**** TASK INPUT

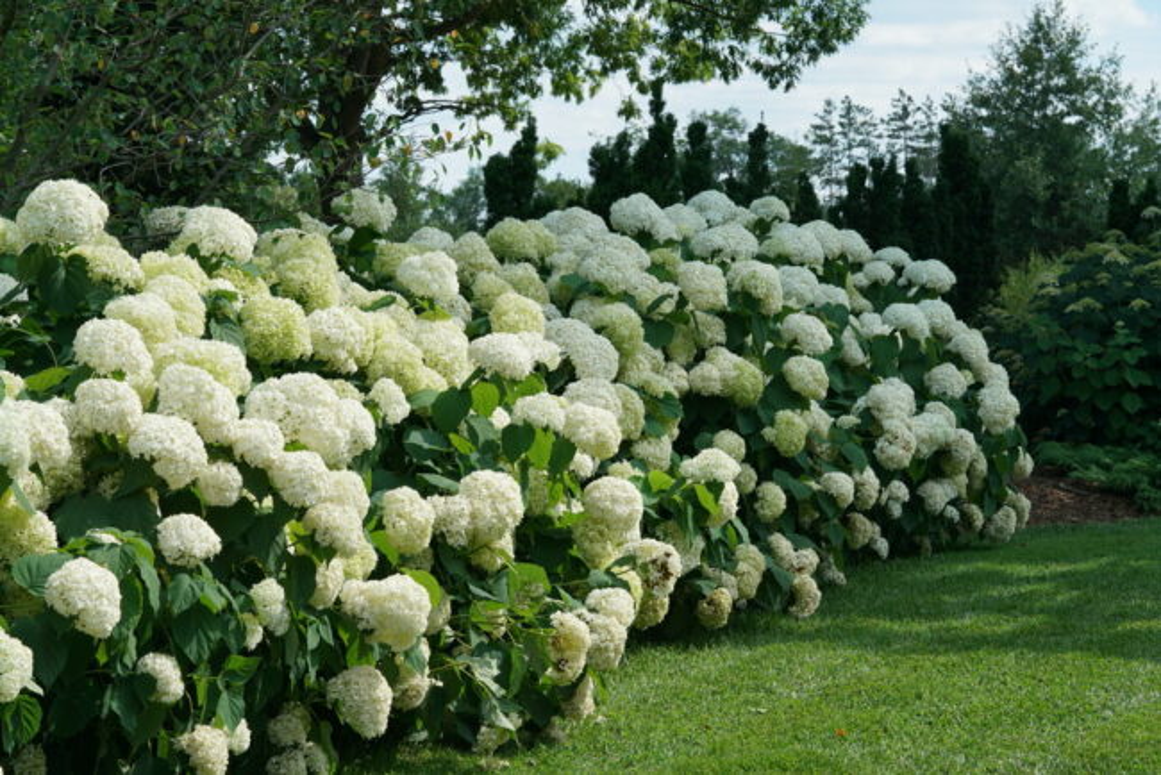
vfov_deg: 16.1
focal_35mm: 85
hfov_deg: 23.9
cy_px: 388
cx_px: 580
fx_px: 2742
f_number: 11
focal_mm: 85
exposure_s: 1/80
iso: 100
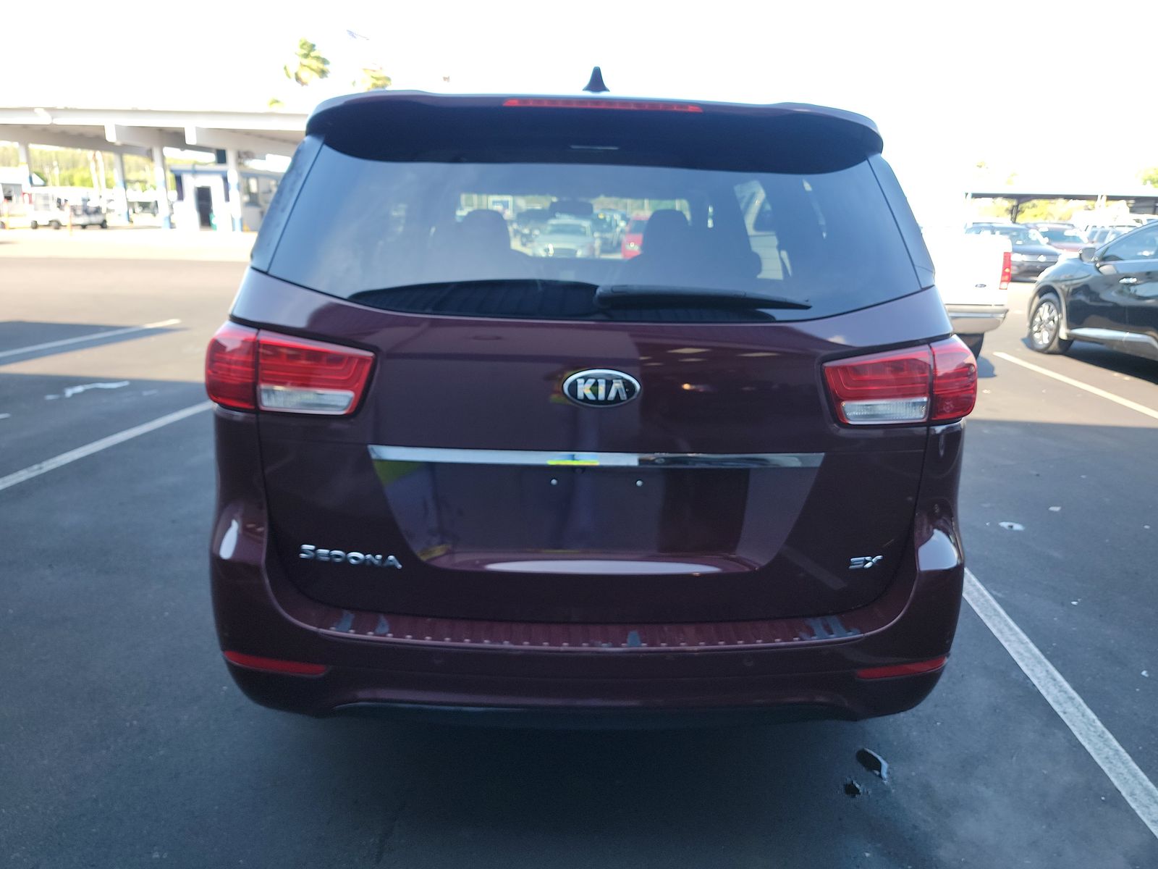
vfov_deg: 56.8
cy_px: 434
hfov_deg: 71.6
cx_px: 579
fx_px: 803
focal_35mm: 24
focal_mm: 6.7
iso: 62
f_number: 1.8
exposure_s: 1/119
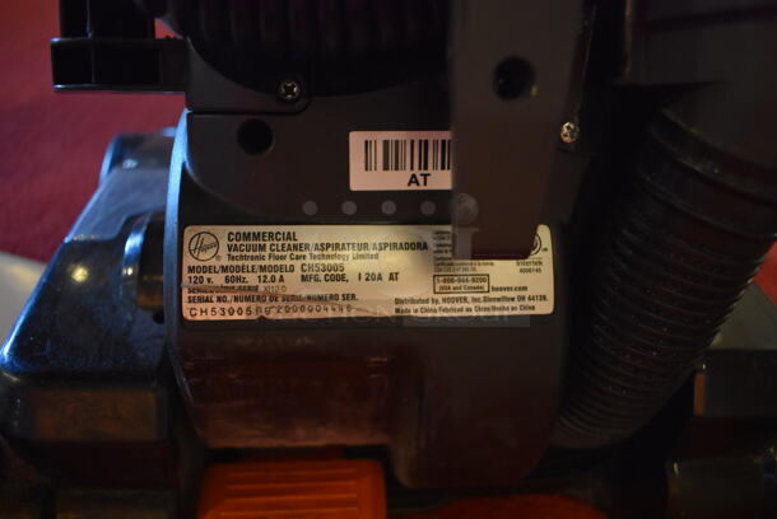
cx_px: 388
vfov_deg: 48.0
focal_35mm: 27
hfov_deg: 67.3
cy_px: 260
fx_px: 583
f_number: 3.5
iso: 3200
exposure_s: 1/60
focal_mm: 18
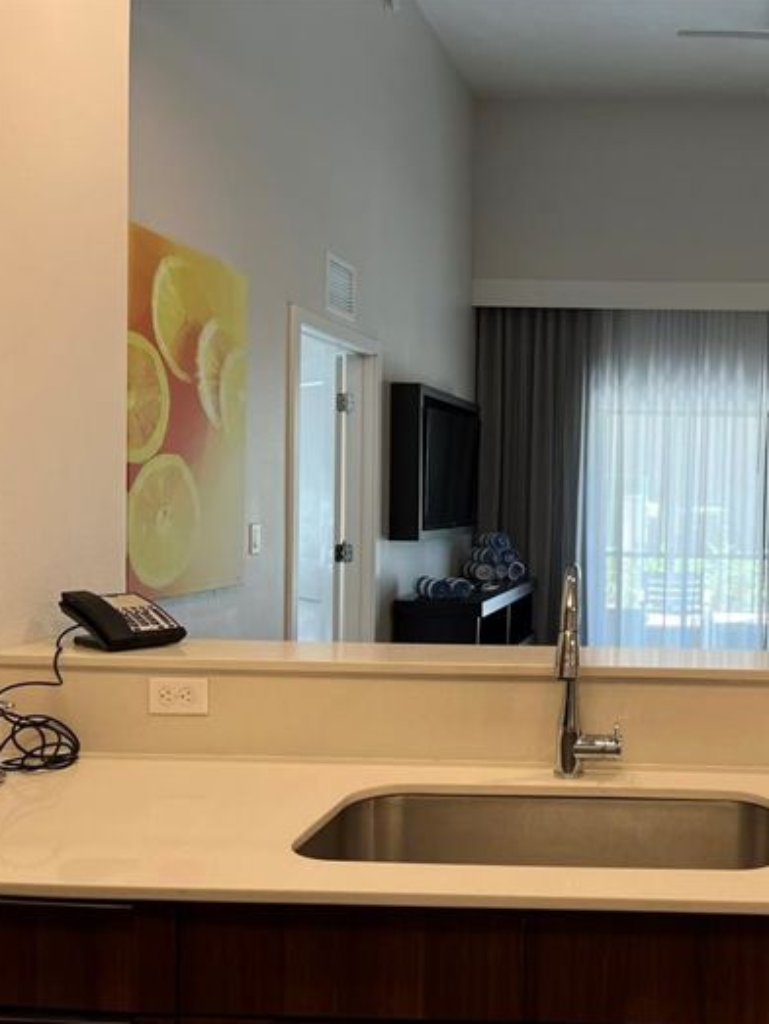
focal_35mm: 35
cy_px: 511
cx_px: 676
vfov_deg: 52.6
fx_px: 1035
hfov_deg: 38.3
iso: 80
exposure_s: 1/60
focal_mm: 5.7
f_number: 1.5
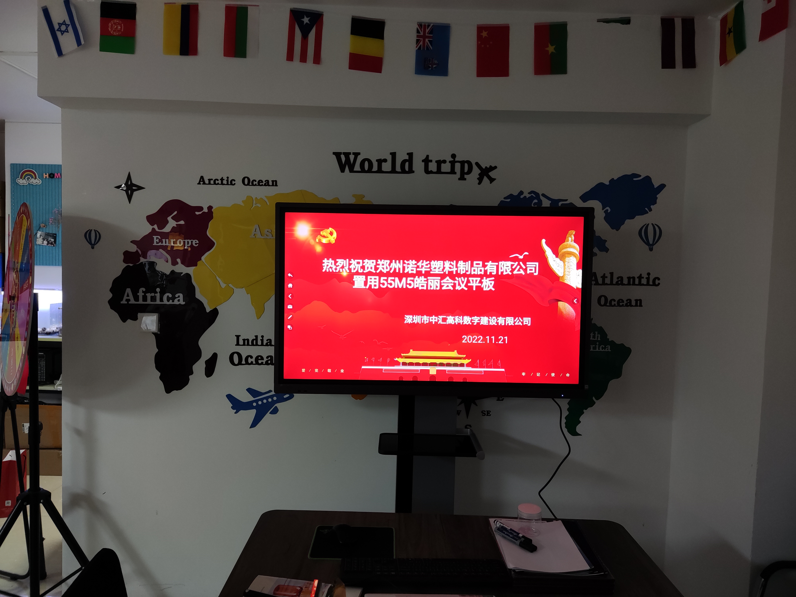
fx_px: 575
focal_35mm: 25
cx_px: 398
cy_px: 298
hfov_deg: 69.4
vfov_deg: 54.9
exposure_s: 1/50
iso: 198
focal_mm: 4.71
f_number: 1.79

********

WHAT THE EXERCISE ASKS » When the listing is transcribed, every line must match the original exactly, and the pictures must be left out.

REPLY TO THE TASK »
vfov_deg: 16.1
focal_35mm: 85
hfov_deg: 23.9
cy_px: 388
cx_px: 580
fx_px: 2742
f_number: 11
focal_mm: 85
exposure_s: 1/80
iso: 100
vfov_deg: 56.8
cy_px: 434
hfov_deg: 71.6
cx_px: 579
fx_px: 803
focal_35mm: 24
focal_mm: 6.7
iso: 62
f_number: 1.8
exposure_s: 1/119
cx_px: 388
vfov_deg: 48.0
focal_35mm: 27
hfov_deg: 67.3
cy_px: 260
fx_px: 583
f_number: 3.5
iso: 3200
exposure_s: 1/60
focal_mm: 18
focal_35mm: 35
cy_px: 511
cx_px: 676
vfov_deg: 52.6
fx_px: 1035
hfov_deg: 38.3
iso: 80
exposure_s: 1/60
focal_mm: 5.7
f_number: 1.5
fx_px: 575
focal_35mm: 25
cx_px: 398
cy_px: 298
hfov_deg: 69.4
vfov_deg: 54.9
exposure_s: 1/50
iso: 198
focal_mm: 4.71
f_number: 1.79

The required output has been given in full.